Es scheint sich langsam eine Trendwende abzuzeichnen. Nach Amerika, Kanada und Australien erheben immer mehr Länder in Europa ihre Stimme gegen die weiterhin steigende Anzahl an Menschenrechtsverletzungen in China. Immer öfter wird dabei auf die neuerliche Verfolgung eines Stückes chinesischer Kultur, Falun Gong, hingewiesen. Obwohl dieses Thema gegenüber dem Ausland verheimlicht wird, besitzt es China-intern allerhöchste Priorität.
Der deutsche Bundespräsident Rau ist nicht der einzige europäische Politiker, der das Tabu brach, Menschenrechte in China nur unter Ausschluß der Öffentlichkeit zur Sprache zu bringen. Die Initiativen der Regierungen Italiens und Schwedens in dieser Angelegenheit sind bekannt. Auch im Menschenrechtsbericht Englands vom September 2003 wurde die "Besorgnis" der britischen Regierung "wegen einer großen Palette von Menschenrechtsangelegenheiten einschließlich Glaubensfreiheit (und) die Behandlung von Falun Gong Praktizierenden" ausgesprochen. Als in Finnland im Zuge des Besuches von Luo Gan ("rechte Hand" Jiang Zemins) dessen Verbrechen an Falun Gong veröffentlicht und eine Klage gegen ihn erhoben wurde, distanzierte sich die finnische Regierung vom hochrangigen Besuch aus China und prangerte die Menschenrechtsverletzungen, allen voran an Falun Gong, an.

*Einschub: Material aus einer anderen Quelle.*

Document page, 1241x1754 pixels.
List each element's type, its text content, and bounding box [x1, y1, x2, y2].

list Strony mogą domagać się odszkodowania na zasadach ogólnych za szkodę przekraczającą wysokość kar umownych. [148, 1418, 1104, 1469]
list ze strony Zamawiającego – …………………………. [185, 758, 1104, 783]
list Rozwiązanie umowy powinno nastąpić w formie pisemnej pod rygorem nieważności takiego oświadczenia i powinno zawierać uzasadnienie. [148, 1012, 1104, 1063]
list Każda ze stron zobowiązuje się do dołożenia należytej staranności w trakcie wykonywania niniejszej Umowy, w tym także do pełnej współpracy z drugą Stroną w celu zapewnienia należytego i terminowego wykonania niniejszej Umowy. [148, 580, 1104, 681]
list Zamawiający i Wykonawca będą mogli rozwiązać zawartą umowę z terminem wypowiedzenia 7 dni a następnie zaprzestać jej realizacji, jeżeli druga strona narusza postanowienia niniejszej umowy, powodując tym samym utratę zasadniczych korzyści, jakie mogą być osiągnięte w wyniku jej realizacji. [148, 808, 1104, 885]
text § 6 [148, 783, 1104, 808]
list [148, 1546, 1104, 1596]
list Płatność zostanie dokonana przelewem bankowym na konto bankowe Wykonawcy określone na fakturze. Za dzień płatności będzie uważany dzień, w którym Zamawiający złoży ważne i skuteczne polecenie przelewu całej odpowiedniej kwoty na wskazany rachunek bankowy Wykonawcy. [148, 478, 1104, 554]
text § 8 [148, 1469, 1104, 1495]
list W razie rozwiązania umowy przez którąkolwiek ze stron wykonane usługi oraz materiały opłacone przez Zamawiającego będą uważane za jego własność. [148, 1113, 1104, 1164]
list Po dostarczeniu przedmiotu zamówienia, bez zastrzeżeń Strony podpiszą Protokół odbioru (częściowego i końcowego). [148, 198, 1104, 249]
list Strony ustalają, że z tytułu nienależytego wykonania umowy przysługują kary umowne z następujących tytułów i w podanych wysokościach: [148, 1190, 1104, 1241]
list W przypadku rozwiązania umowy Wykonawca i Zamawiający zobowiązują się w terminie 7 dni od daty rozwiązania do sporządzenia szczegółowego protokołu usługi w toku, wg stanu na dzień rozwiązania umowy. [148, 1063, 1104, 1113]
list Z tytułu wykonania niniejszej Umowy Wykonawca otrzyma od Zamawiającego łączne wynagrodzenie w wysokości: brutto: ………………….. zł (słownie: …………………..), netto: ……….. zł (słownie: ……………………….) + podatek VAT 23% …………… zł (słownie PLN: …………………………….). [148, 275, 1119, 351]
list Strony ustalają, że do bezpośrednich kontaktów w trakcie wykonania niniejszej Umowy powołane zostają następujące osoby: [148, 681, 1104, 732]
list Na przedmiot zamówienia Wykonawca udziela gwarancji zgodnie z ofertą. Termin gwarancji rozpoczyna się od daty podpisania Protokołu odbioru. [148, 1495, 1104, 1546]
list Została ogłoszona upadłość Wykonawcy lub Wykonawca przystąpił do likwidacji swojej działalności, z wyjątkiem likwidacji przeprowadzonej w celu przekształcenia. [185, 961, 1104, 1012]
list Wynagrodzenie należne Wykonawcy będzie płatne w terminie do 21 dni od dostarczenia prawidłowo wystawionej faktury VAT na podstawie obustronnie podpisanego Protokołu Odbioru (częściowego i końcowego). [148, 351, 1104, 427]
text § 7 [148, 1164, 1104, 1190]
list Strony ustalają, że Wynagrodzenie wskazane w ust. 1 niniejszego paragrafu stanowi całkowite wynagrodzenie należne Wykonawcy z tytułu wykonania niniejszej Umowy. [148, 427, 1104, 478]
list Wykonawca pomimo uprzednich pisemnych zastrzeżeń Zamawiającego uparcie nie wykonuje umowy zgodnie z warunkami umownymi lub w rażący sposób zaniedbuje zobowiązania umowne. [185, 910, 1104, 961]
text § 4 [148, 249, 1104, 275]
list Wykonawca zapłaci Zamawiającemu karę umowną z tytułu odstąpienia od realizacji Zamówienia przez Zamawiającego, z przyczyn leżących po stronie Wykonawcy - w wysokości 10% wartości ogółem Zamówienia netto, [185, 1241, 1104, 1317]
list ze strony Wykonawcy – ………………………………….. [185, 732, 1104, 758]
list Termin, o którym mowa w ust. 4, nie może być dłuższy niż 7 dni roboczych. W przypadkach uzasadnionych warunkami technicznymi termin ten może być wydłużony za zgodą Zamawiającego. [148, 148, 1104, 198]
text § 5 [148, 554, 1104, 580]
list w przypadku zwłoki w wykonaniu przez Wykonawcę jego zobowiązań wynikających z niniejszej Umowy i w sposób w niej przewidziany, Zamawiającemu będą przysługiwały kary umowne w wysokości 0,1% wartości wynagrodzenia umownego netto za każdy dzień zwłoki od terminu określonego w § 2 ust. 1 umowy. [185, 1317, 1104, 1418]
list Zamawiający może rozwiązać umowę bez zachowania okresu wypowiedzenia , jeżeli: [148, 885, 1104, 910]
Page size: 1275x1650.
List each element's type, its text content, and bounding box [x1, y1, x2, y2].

Deutschland ist also strenggenommen nur ein weiteres europäisches Land. Rau's Vorstoß wäre ohne Rückendeckung nicht möglich gewesen ("Ich weiß, dass Kohl und Schröder ... und die Elite aller Parteien in Deutschland ... genauso denken wie ich"). Und doch hat seine Aussage mehr Bedeutung, da er die Menschenrechtsagenden Chinas im Gastgeberland direkt vor der chinesischen Elite öffentlich aussprach. Dies gibt einen Hinweis darauf, wie dünn das "Eis" im Hauptland des deutschsprachigen Raums - Deutschland, Schweiz, Österreich - geworden ist. Jedenfalls wird es dadurch auch in Österreich, leichter dieses Thema öffentlich anzusprechen.